What you need to do with this autocompletion index is to store the individual values that can be autocompleted as different types. In the aforementioned tags example, you would ideally want to keep all the unique tags as a type in this index. Then you have the power of a search query to fetch the correct tag that matches what the user has typed.
This approach comes with a lot of extra caretaking — from making sure duplicate values are not inserted into the type, to maintaining sync with the search index, everything has to be handled by you. This approach only makes sense for those fields that are entities in your system and are already being indexed in a separate index — like tags is for us. We anyway have to manage tags independently as and when they are created, updated and deleted. So using the already existing index tags came with no extra cost. Otherwise creating an index just for autocompletions would be far from being hassle-free.
We’ll not go into the details of this approach, because with this approach you are essentially transforming your data and carrying out searches on that data, results of which are used as suggestions so it falls more in the search space than the autocompletions space.

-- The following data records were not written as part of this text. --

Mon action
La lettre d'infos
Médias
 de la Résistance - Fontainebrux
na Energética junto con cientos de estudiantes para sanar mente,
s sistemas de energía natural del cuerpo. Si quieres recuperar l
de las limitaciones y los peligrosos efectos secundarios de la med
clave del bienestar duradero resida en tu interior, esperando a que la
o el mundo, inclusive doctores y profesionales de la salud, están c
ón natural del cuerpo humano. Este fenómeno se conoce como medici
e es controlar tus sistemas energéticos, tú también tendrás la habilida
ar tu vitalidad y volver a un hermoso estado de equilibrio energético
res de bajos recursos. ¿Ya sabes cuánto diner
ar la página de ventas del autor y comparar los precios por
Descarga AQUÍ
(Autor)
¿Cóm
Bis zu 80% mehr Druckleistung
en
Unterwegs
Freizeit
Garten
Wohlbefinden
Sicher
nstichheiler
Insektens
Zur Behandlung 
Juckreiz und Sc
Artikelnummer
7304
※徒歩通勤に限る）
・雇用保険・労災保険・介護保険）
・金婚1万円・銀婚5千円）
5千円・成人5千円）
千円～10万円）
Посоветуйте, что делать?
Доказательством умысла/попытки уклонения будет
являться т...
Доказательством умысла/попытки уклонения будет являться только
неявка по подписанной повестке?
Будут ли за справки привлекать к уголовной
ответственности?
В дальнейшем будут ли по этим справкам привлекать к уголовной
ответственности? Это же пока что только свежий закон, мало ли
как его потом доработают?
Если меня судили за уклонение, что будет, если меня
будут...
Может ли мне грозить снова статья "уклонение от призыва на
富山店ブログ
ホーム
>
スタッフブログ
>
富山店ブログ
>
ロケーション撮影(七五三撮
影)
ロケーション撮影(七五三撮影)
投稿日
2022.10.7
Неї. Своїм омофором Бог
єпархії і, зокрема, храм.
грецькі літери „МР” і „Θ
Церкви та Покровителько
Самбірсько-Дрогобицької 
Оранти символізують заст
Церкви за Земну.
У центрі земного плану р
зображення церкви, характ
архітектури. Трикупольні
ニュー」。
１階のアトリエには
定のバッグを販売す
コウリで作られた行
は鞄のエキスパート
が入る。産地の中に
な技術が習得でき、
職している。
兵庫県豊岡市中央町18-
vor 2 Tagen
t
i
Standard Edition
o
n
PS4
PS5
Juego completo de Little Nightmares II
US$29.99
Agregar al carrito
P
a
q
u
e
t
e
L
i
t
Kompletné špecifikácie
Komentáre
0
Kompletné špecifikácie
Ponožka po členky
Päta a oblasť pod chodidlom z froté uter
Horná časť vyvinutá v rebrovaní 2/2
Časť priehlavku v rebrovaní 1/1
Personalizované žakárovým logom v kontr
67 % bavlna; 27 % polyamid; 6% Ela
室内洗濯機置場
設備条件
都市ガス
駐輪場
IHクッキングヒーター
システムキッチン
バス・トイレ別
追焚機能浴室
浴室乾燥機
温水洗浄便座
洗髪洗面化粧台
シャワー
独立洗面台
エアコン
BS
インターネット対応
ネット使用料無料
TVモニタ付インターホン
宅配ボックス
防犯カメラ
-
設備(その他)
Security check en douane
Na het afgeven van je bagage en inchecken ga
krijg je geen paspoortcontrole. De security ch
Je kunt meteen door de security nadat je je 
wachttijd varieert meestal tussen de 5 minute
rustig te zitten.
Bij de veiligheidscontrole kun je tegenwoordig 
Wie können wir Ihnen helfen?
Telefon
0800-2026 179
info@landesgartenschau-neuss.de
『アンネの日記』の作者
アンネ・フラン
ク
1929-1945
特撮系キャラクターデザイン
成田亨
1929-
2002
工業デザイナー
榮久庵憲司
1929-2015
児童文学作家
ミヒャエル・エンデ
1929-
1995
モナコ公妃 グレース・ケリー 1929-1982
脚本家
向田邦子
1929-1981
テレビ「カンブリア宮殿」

We have talked a lot about the options available for providing fast and hassle-free autocompletions with Elasticsearch. Let us now summarize our discussion based on the following properties:
- Exhaustiveness: Are the autocompletion suggestions exhaustive? Could some of the results be missing.
- Query-time and Index-time speeds: Relative time to index the data in, and to retrieve it in real time.
- Memory footprint: How memory-hungry is it?
- Empty input: When the user has not typed anything, is there a way to get a list of suggestions?
- Multivalued fields: Does the technique support fields that are multivalued in the search index?
- Tokenized strings: Does the technique use the tokens generated by the field’s analyzer as suggestions (like providing the autocompletion suggestions when the user types either the first or the last name)
- Multivalued tokenized strings: Does the technique support fields that are not only analyzed but are also multi valued?
As is evident, there is no clear winner here. None of the options are suitable for every situation. In our production setup, we use all four depending on the field being autocompleted. Hence, to reiterate, no rule of thumb is absolute for configuring and using Elasticsearch — what works for us might not work at all for you, but it is likely that you have a similar setup and our inferences might just help you out in some way!